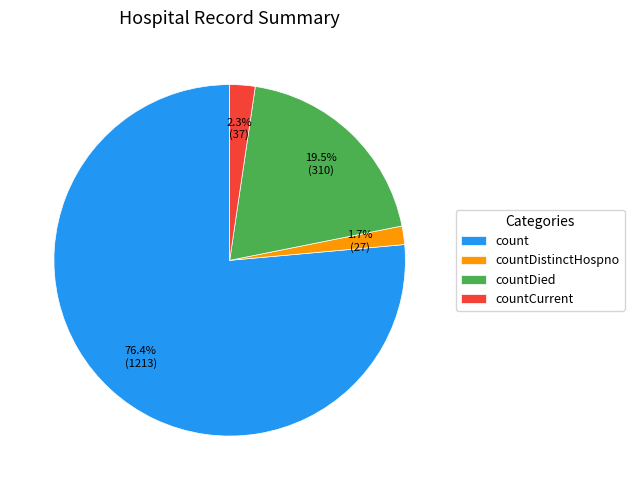

Do countCurrent and count together represent more than half of the pie?

Yes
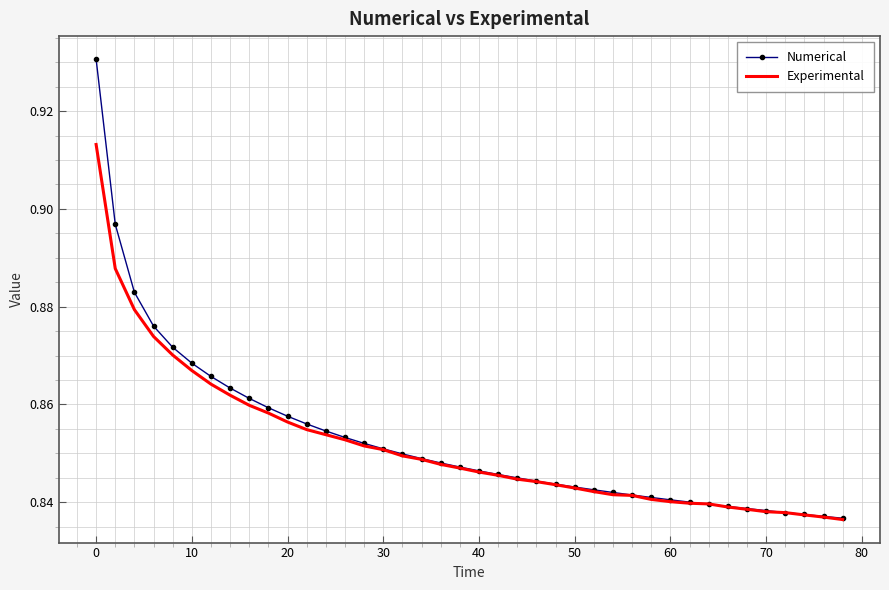

Which series has the largest range (max minus min)?

Numerical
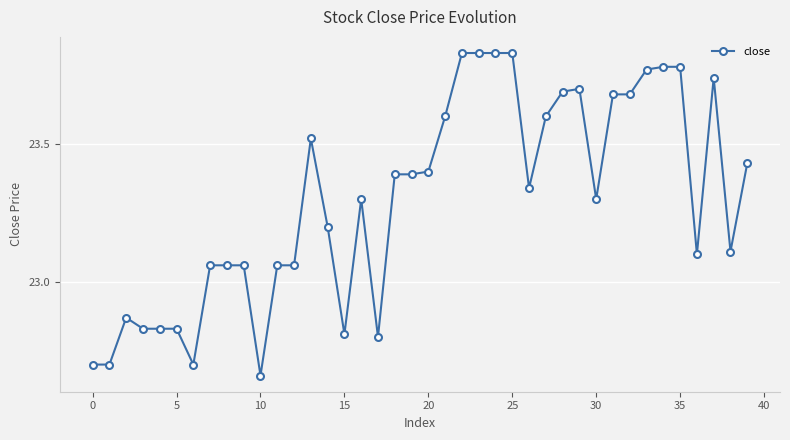

What is the difference between the maximum and minimum values?

1.2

^^^^^^^^^^^^^^^^

**WHAT YOU NEED TO DO**
Extract the lines starting with the line that contains "Which series has" and continuing through the last line, and reproduce them verbatim. Omit the pictures.

**ANSWER BELOW**
Which series has the largest range (max minus min)?

Numerical

What is the difference between the maximum and minimum values?

1.2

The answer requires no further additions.